You can interpolate the serial dates with interp1():
% Inputs
dates = [
'2004-09-02 06:00:00'
'2004-09-02 07:30:00'
'2004-09-02 12:00:00'
'2004-09-02 18:00:00'
'2004-09-02 19:30:00'
'2004-09-03 00:00:00'
'2004-09-03 05:30:00'
'2004-09-03 06:00:00'];
v = [5 4 3 2 4 5 3];
% Serial dates
serdates = datenum(dates,'yyyy-mm-dd HH:MM:SS');
% Interpolate
x = cumsum([1 v]);
resampled = interp1(x, serdates, x(1):x(end))';
The result:
datestr(resampled)
ans =
02-Sep-2004 06:00:00
02-Sep-2004 06:18:00
02-Sep-2004 06:36:00
02-Sep-2004 06:54:00
02-Sep-2004 07:12:00
02-Sep-2004 07:30:00
02-Sep-2004 08:37:30
02-Sep-2004 09:45:00
02-Sep-2004 10:52:30
02-Sep-2004 12:00:00
02-Sep-2004 14:00:00
02-Sep-2004 16:00:00
02-Sep-2004 18:00:00
02-Sep-2004 18:45:00
02-Sep-2004 19:30:00
02-Sep-2004 20:37:30
02-Sep-2004 21:45:00
02-Sep-2004 22:52:30
03-Sep-2004 00:00:00
03-Sep-2004 01:06:00
03-Sep-2004 02:12:00
03-Sep-2004 03:18:00
03-Sep-2004 04:24:00
03-Sep-2004 05:30:00
03-Sep-2004 05:40:00
03-Sep-2004 05:50:00
03-Sep-2004 06:00:00
The following code does what you want (I picked arbitrary values for v - as long as the number of elements in vector v is one less than the number of entries in dateS this should work):
dateS = [
'2004-09-02 06:00:00'
'2004-09-02 07:30:00'
'2004-09-02 12:00:00'
'2004-09-02 18:00:00'
'2004-09-02 19:30:00'
'2004-09-03 00:00:00'
'2004-09-03 05:30:00'
'2004-09-03 06:00:00'];
% "stations":
v = [6 5 4 3 5 6 4];
dn = datenum(dateS);
df = diff(dn)'./v;
newDates = [];
for ii = 1:numel(v)
newDates = [newDates dn(ii) + (0:v(ii))*df(ii)];
end
newStrings = datestr(newDates, 'yyyy-mm-dd HH:MM:SS');
The array newStrings ends up containing the following: for example, you can see that the interval between the first and second time has been split into 6 15 minute segments
2004-09-02 06:00:00
2004-09-02 06:15:00
2004-09-02 06:30:00
2004-09-02 06:45:00
2004-09-02 07:00:00
2004-09-02 07:15:00
2004-09-02 07:30:00
2004-09-02 08:24:00
2004-09-02 09:18:00
2004-09-02 10:12:00
2004-09-02 11:06:00
2004-09-02 12:00:00
2004-09-02 13:30:00
2004-09-02 15:00:00
2004-09-02 16:30:00
2004-09-02 18:00:00
2004-09-02 18:30:00
2004-09-02 19:00:00
2004-09-02 19:30:00
2004-09-02 20:24:00
2004-09-02 21:18:00
2004-09-02 22:12:00
2004-09-02 23:06:00
2004-09-03 00:00:00
2004-09-03 00:55:00
2004-09-03 01:50:00
2004-09-03 02:45:00
2004-09-03 03:40:00
2004-09-03 04:35:00
2004-09-03 05:30:00
2004-09-03 05:37:30
2004-09-03 05:45:00
2004-09-03 05:52:30
The code relies on a few concepts:
A date can be represented as a string or a datenum.

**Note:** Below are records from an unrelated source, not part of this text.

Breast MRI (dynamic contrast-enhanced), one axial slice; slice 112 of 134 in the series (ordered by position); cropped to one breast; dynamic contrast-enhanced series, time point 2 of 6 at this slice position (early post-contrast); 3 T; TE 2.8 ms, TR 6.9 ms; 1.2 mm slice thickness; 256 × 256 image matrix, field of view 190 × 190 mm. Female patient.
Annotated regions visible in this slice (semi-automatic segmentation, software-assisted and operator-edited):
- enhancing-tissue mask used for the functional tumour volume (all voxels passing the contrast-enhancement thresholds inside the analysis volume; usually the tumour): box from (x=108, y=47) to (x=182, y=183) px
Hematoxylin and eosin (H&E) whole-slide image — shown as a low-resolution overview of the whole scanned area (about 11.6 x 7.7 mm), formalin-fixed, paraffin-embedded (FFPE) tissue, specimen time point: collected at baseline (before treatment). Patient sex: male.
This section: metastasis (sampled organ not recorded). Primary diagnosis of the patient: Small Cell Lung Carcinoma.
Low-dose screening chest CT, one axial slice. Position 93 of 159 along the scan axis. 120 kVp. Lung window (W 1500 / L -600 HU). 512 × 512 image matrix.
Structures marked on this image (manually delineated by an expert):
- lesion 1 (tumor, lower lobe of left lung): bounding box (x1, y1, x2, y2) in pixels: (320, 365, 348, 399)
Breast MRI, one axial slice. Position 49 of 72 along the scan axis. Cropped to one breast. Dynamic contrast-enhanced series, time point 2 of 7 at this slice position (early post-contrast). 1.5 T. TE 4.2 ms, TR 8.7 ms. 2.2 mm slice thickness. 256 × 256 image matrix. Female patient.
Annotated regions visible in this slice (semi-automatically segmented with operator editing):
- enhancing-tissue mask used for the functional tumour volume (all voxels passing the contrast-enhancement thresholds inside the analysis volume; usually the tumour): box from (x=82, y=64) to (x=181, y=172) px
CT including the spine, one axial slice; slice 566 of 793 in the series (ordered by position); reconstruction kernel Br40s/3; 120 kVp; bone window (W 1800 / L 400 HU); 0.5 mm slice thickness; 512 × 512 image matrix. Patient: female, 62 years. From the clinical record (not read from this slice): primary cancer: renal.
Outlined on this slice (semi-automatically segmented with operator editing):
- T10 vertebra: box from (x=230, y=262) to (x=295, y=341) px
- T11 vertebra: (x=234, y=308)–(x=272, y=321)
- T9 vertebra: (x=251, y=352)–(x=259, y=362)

I use built in functions to go between them
Once you have the date/time as a number, it is easy to interpolate
I use the diff function to find the difference between successive times
I don't attempt to "vectorize" the code - you were not asking for efficient code, and for an example like this the clarity of a for loop trumps everything.